New cybersecurity regulations in New York could raise loss potential for insurers, even as they fuel premium growth for both the cybersecurity and directors and officers sectors, Fitch Ratings said in a new assessment.
“Considering the large number of financial institutions operating in the New York jurisdiction, these rules could set a wider template for other jurisdictions,” Fitch said. “There is also potential for other state or federal cyber regulations passed in the future to conflict with New York’s.”
The new rules, effective March 1, will affect more than 3,000 financial institutions in a move that makes New York the first U.S. state to put cybersecurity regulations into place. Among the new requirements: affected companies must establish a formal cybersecurity program, adopt a written cybersecurity policy, encrypt data and conduct periodic tests of the system to identify potential vulnerabilities. Also, companies will have to designate a chief information security officer to oversee the policy and report to the board at least two times per year.
Fitch said that despite the regulations’ potential to broaden the market, the likelihood they will clash with other state or federal cyber regulations passed in the future is noteworthy. Also, the National Institute of Standards and Technology (a nonregulatory agency of the Department of Commerce) has several regulatory recommendations that differ from those launching from the New York Department of Financial Services, a reality that could create multiple problems, Fitch said.

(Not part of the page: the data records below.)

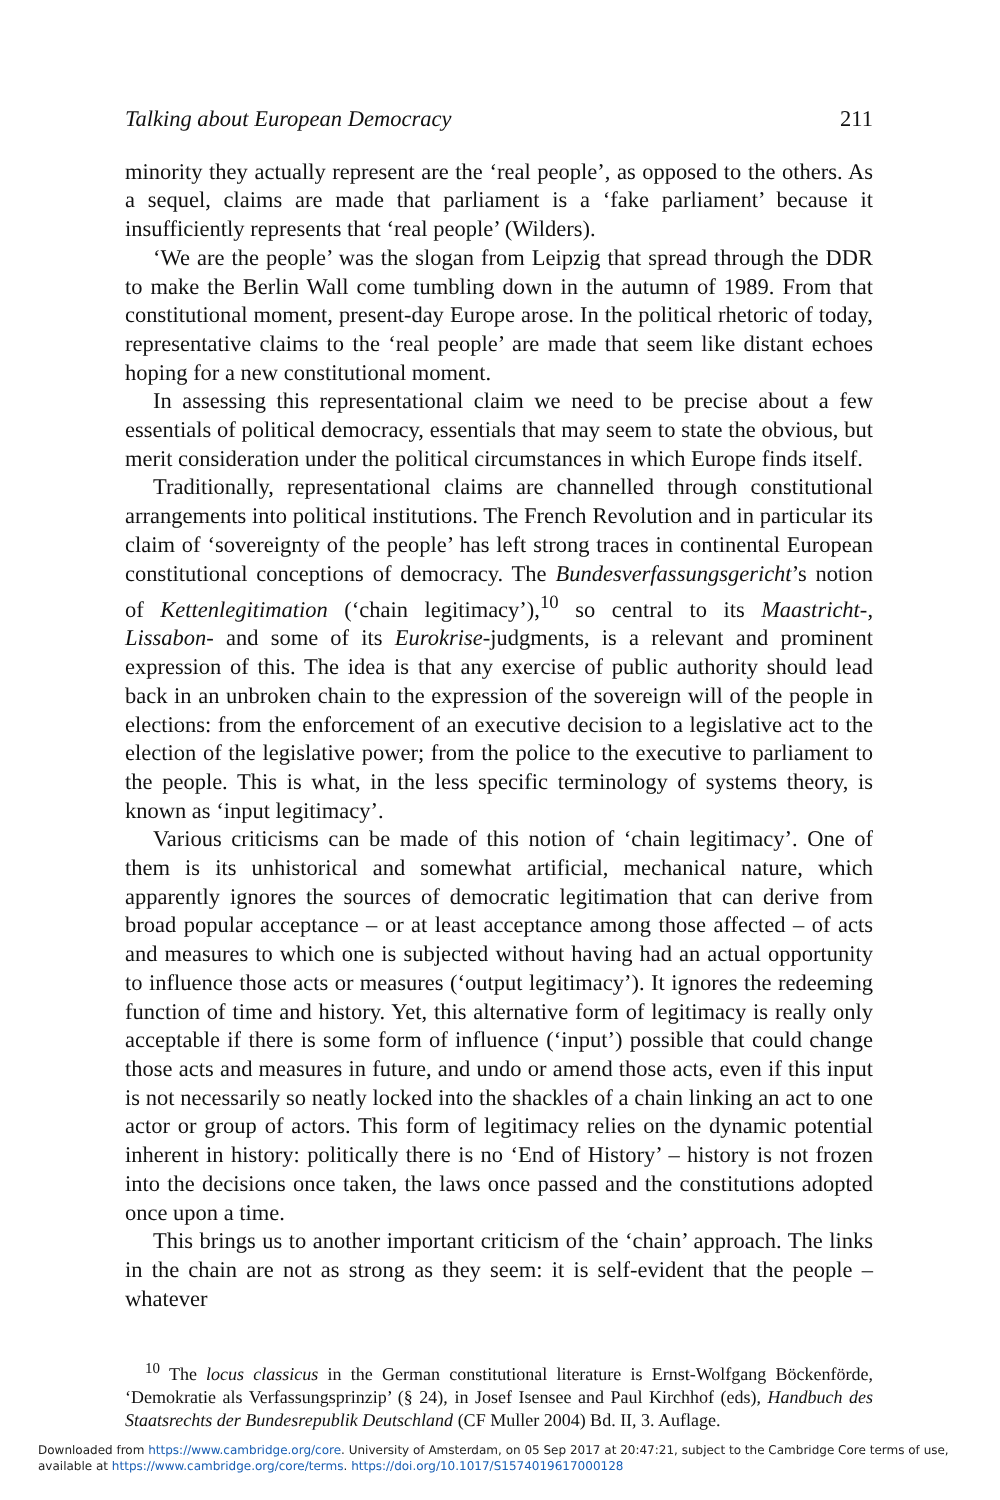Talking about European Democracy 211
minority they actually represent are the ‘real people’, as opposed to the others. As a sequel, claims are made that parliament is a ‘fake parliament’ because it insufficiently represents that ‘real people’ (Wilders).
‘We are the people’ was the slogan from Leipzig that spread through the DDR to make the Berlin Wall come tumbling down in the autumn of 1989. From that constitutional moment, present-day Europe arose. In the political rhetoric of today, representative claims to the ‘real people’ are made that seem like distant echoes hoping for a new constitutional moment.
In assessing this representational claim we need to be precise about a few essentials of political democracy, essentials that may seem to state the obvious, but merit consideration under the political circumstances in which Europe finds itself.
Traditionally, representational claims are channelled through constitutional arrangements into political institutions. The French Revolution and in particular its claim of ‘sovereignty of the people’ has left strong traces in continental European constitutional conceptions of democracy. The Bundesverfassungsgericht’s notion of Kettenlegitimation (‘chain legitimacy’),<sup>10</sup> so central to its Maastricht-, Lissabon- and some of its Eurokrise-judgments, is a relevant and prominent expression of this. The idea is that any exercise of public authority should lead back in an unbroken chain to the expression of the sovereign will of the people in elections: from the enforcement of an executive decision to a legislative act to the election of the legislative power; from the police to the executive to parliament to the people. This is what, in the less specific terminology of systems theory, is known as ‘input legitimacy’.
Various criticisms can be made of this notion of ‘chain legitimacy’. One of them is its unhistorical and somewhat artificial, mechanical nature, which apparently ignores the sources of democratic legitimation that can derive from broad popular acceptance – or at least acceptance among those affected – of acts and measures to which one is subjected without having had an actual opportunity to influence those acts or measures (‘output legitimacy’). It ignores the redeeming function of time and history. Yet, this alternative form of legitimacy is really only acceptable if there is some form of influence (‘input’) possible that could change those acts and measures in future, and undo or amend those acts, even if this input is not necessarily so neatly locked into the shackles of a chain linking an act to one actor or group of actors. This form of legitimacy relies on the dynamic potential inherent in history: politically there is no ‘End of History’ – history is not frozen into the decisions once taken, the laws once passed and the constitutions adopted once upon a time.
This brings us to another important criticism of the ‘chain’ approach. The links in the chain are not as strong as they seem: it is self-evident that the people – whatever
<sup>10</sup> The locus classicus in the German constitutional literature is Ernst-Wolfgang Böckenförde, ‘Demokratie als Verfassungsprinzip’ (§ 24), in Josef Isensee and Paul Kirchhof (eds), Handbuch des Staatsrechts der Bundesrepublik Deutschland (CF Muller 2004) Bd. II, 3. Auflage.
Downloaded from https://www.cambridge.org/core. University of Amsterdam, on 05 Sep 2017 at 20:47:21, subject to the Cambridge Core terms of use, available at https://www.cambridge.org/core/terms. https://doi.org/10.1017/S1574019617000128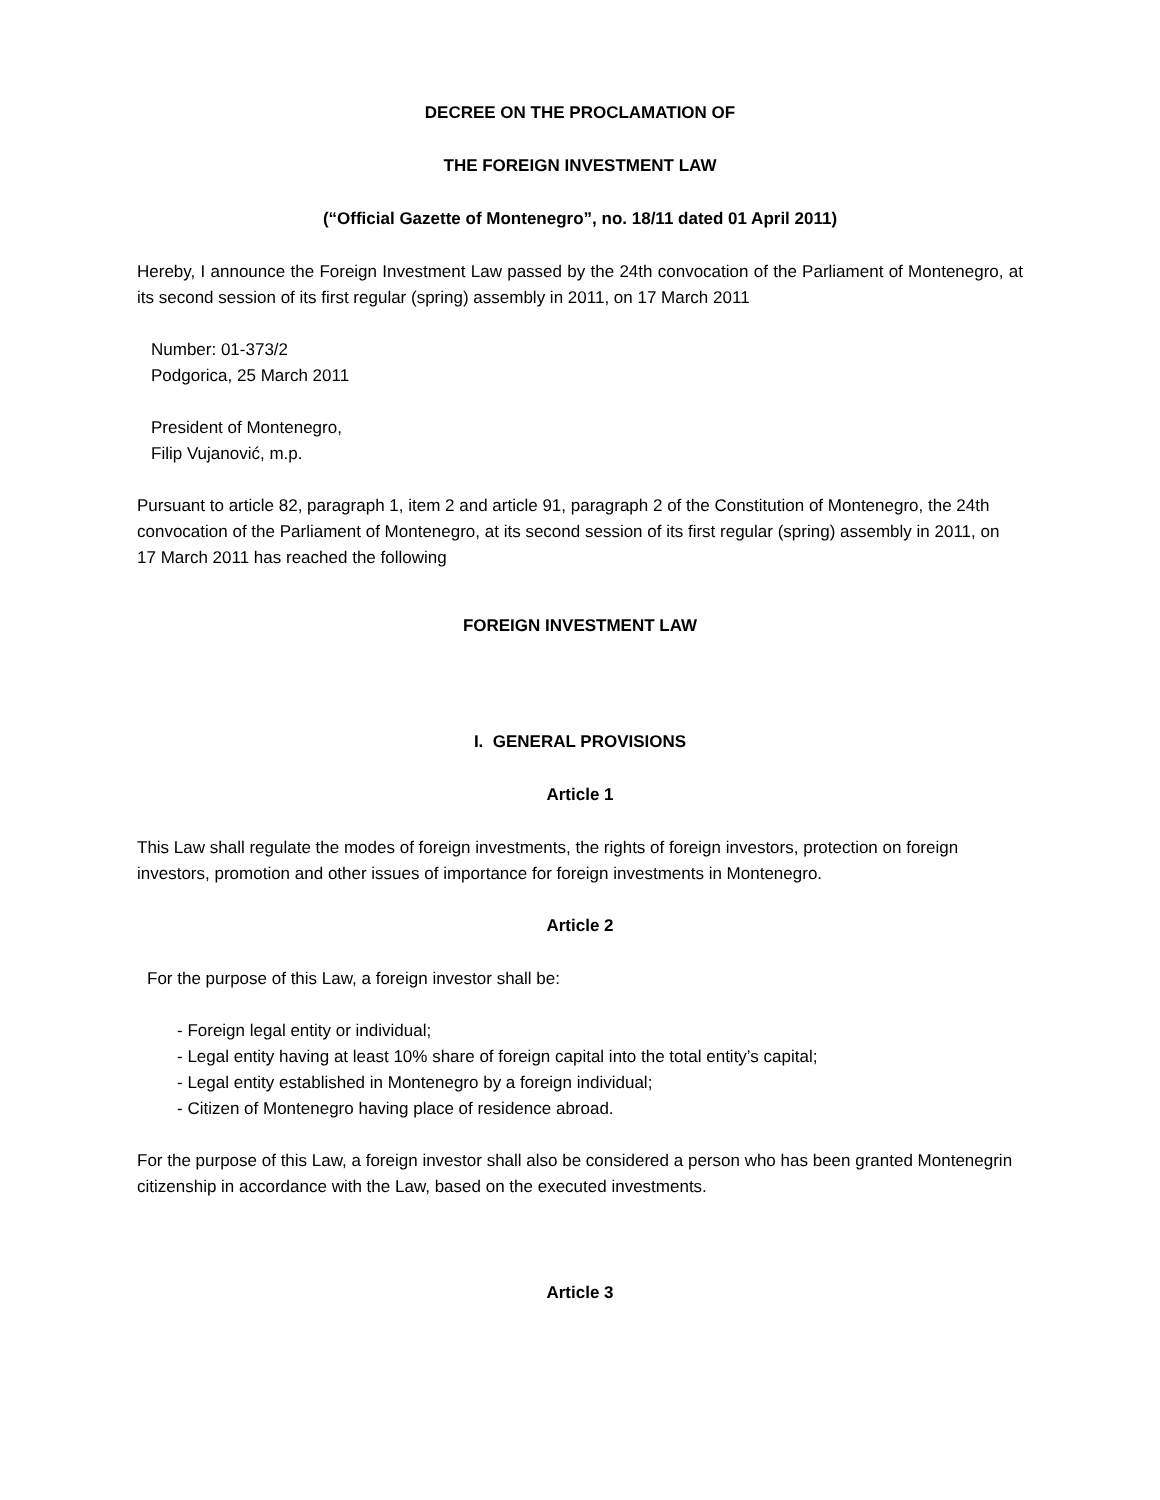DECREE ON THE PROCLAMATION OF
THE FOREIGN INVESTMENT LAW
(“Official Gazette of Montenegro”, no. 18/11 dated 01 April 2011)
Hereby, I announce the Foreign Investment Law passed by the 24th convocation of the Parliament of Montenegro, at its second session of its first regular (spring) assembly in 2011, on 17 March 2011
Number: 01-373/2
Podgorica, 25 March 2011
President of Montenegro,
Filip Vujanović, m.p.
Pursuant to article 82, paragraph 1, item 2 and article 91, paragraph 2 of the Constitution of Montenegro, the 24th convocation of the Parliament of Montenegro, at its second session of its first regular (spring) assembly in 2011, on 17 March 2011 has reached the following
FOREIGN INVESTMENT LAW
I. GENERAL PROVISIONS
Article 1
This Law shall regulate the modes of foreign investments, the rights of foreign investors, protection on foreign investors, promotion and other issues of importance for foreign investments in Montenegro.
Article 2
For the purpose of this Law, a foreign investor shall be:
- Foreign legal entity or individual;
- Legal entity having at least 10% share of foreign capital into the total entity’s capital;
- Legal entity established in Montenegro by a foreign individual;
- Citizen of Montenegro having place of residence abroad.
For the purpose of this Law, a foreign investor shall also be considered a person who has been granted Montenegrin citizenship in accordance with the Law, based on the executed investments.
Article 3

“The new rules could raise compliance risks for financial institutions and, in turn, premiums and loss potential for D&O insurance underwriters,” Fitch said. “The rules require a director or senior officer to annually certify compliance with the regulations. If management and directors of financial institutions that experience future cyber incidents are subsequently found to be noncompliant with the New York regulations, then they will be more exposed to litigation that would be covered under professional liability policies.”
Regardless, Fitch sees cyber insurance as continuing a rapid growth and argues that new regulations could help reinforce this, though it adds that data for claims, remediation costs and potential insurer liability makes it harder to price cyber-related risks.
Because of this, Fitch sees “substantial growth” in stand-alone cyber coverage or a greater concentration of an insurers’ portfolio in the cyber space as credit negative.